更新邻居:renew_neighbor(self),已经在Vehicle中进行描述
更新信道:renew_channel(self),这里定义了一个很重要的量:channel_abs,它是路损和阴影衰落的和。【内含所有车辆的信息】
- def renew_channel(self):
- """ Renew slow fading channel """
-
- self.V2V_pathloss = np.zeros((len(self.vehicles), len(self.vehicles))) + 50 * np.identity(len(self.vehicles))
- self.V2I_pathloss = np.zeros((len(self.vehicles)))
- self.V2V_channels_abs = np.zeros((len(self.vehicles), len(self.vehicles)))
- self.V2I_channels_abs = np.zeros((len(self.vehicles)))
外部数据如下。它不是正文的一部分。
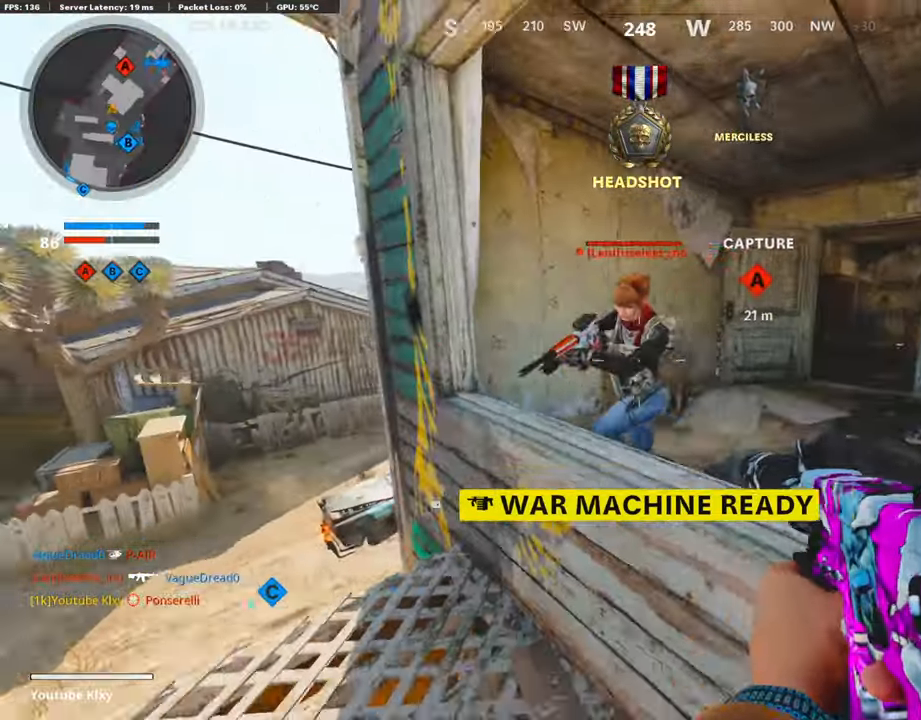
{"buttons": ["L2", "R2"], "left_stick": "left", "right_stick": "down-right", "events": [[101, "left_stick", "up-left"], [252, "CROSS", "down"], [252, "L2", "down"], [353, "CROSS", "up"], [353, "left_stick", "up-right"], [454, "right_stick", "down-right"], [488, "left_stick", "left"]]}
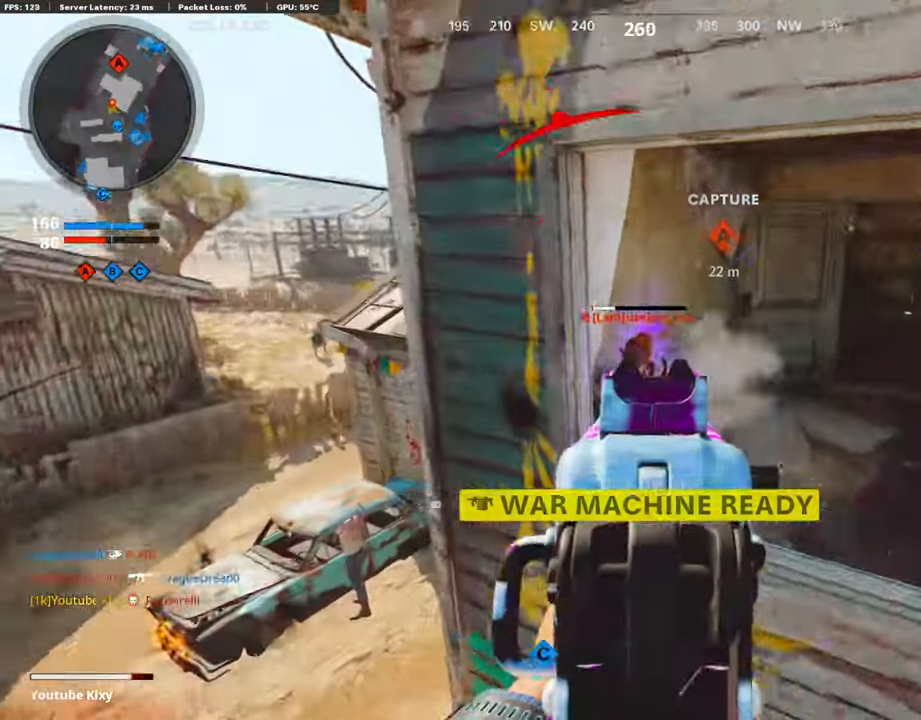
{"buttons": [], "left_stick": "center", "right_stick": "center", "events": [[67, "left_stick", "down-left"], [84, "right_stick", "center"], [218, "SQUARE", "down"], [235, "L2", "up"], [286, "SQUARE", "up"], [319, "R2", "up"], [437, "left_stick", "center"]]}
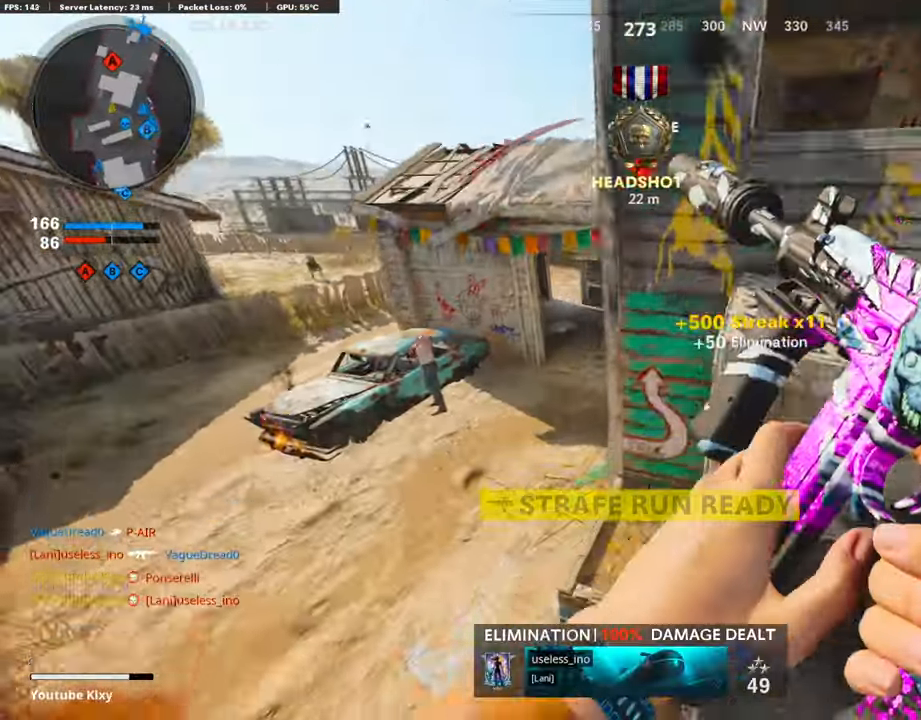
{"buttons": ["L3"], "left_stick": "up", "right_stick": "left", "events": [[17, "left_stick", "right"], [101, "right_stick", "right"], [135, "left_stick", "up-right"], [219, "L3", "down"], [269, "right_stick", "center"], [505, "left_stick", "up"], [505, "right_stick", "left"]]}
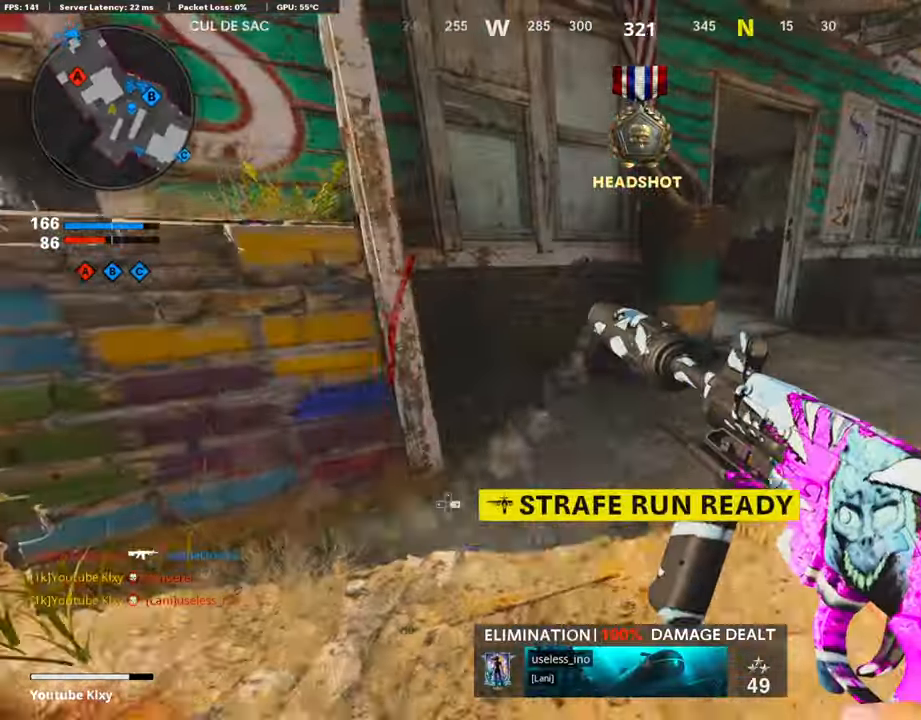
{"buttons": [], "left_stick": "down-left", "right_stick": "right", "events": [[17, "right_stick", "up-left"], [101, "left_stick", "up-left"], [235, "right_stick", "right"], [370, "L3", "up"], [437, "left_stick", "down-left"]]}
- for i in range(len(self.vehicles)):
- for j in range(i + 1, len(self.vehicles)):
- self.V2V_Shadowing[j][i] = self.V2V_Shadowing[i][j] = self.V2Vchannels.get_shadowing(self.delta_distance[i] + self.delta_distance[j], self.V2V_Shadowing[i][j])
- self.V2V_pathloss[j,i] = self.V2V_pathloss[i][j] = self.V2Vchannels.get_path_loss(self.vehicles[i].position, self.vehicles[j].position)
- self.V2V_channels_abs = self.V2V_pathloss + self.V2V_Shadowing
-
- self.V2I_Shadowing = self.V2Ichannels.get_shadowing(self.delta_distance, self.V2I_Shadowing)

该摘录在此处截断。